What about Bill Kristol’s promise that “there will be an independent candidate” to challenge Trump? Well, Virginia may be the only state where such a candidate would pose a threat to The Donald, as the anti-Trump Republicans are likely concentrated in the D.C. suburbs. Nevertheless, with Clinton being more “neoconservative” than Trump (on foreign intervention, trade deals, and immigration), it’s possible a #NeverTrump candidate could take votes from Hillary, not from The Donald.
Next Page: The anti-establishment forces already have a candidate.
1. The anti-establishment forces already have a candidate.
Many true conservatives and #NeverTrump voters are nevertheless angry at the status quo in Washington. Donald Trump is smart — he is making this election a stark choice between more of the same past 16+ years of failed political leadership and a new direction. Many who stringently opposed him in the primaries will not continue to do so, once he is fully the nominee.
Perhaps unfortunately, any candidate with positions on trade, foreign policy, or immigration which are more like Hillary’s than Trump’s will be associated with the “more of the same” platform. To a large extent, this would be unfair, especially for a David French or a Gary Johnson. The difficulty is that Trump is defining the narrative of this campaign, and any third party candidate will be associated either with the status quo or with the forces of Trumpian “change.”
Like a certain Illinois senator in 2008, Trump stands for a rejection of the failures of the past president. Neither Johnson nor a Kristol candidate will have the media advantages of The Donald. A few months ago, The New York Times reported that Trump received the equivalent of $1 trillion in free media coverage, and that tendency shows no signs of stopping. TV outlets air live footage of his rallies, they cover his crazy statements, they allow Trump to dominate coverage of the election.
This makes sense, since it drives more attention, but it is an unprecedented way to cover a campaign, and if it continues, The Donald will determine the meaning of this election. It will be less about race, class, and gender and more about dissatisfaction with the status quo and a rejection of the “establishment.”
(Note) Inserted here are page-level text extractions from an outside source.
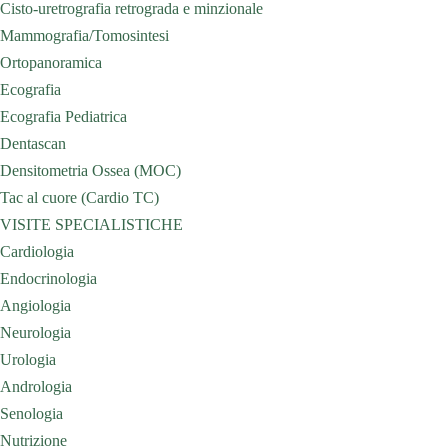
Cisto-uretrografia retrograda e minzionale
Mammografia/Tomosintesi
Ortopanoramica
Ecografia
Ecografia Pediatrica
Dentascan
Densitometria Ossea (MOC)
Tac al cuore (Cardio TC)
VISITE SPECIALISTICHE
Cardiologia
Endocrinologia
Angiologia
Neurologia
Urologia
Andrologia
Senologia
Nutrizione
This gives Trump an ace in the hole, but Clinton still has many advantages (despite being a horrible candidate). The Donald will need increased white turnout or an improvement in the Republican share of Blacks and Hispanics in order to win. These developments are possible, especially if Trump can convince working class people of all races to back his candidacy. If the coverage continues to focus on him, his chances are decent.
None of this means a Kristol candidate shouldn’t run, or that Gary Johnson’s candidacy is hopeless. This is 2016, and Trump has shown us that anything can happen, but most Americans are still likely to see their vote in November as going against Clinton or Trump, and the Republican-Democrat binary is unlikely to be weakened by two deeply unpopular frontrunners. That’s just how American politics works, even with the smasher of conventional wisdom, Mr. Donald J. Trump.
This is not an endorsement for Trump, or an encouragement for conservatives to vote for Clinton just to stop him. I will likely still vote third party myself, but I suffer under no illusions that most Americans are with me.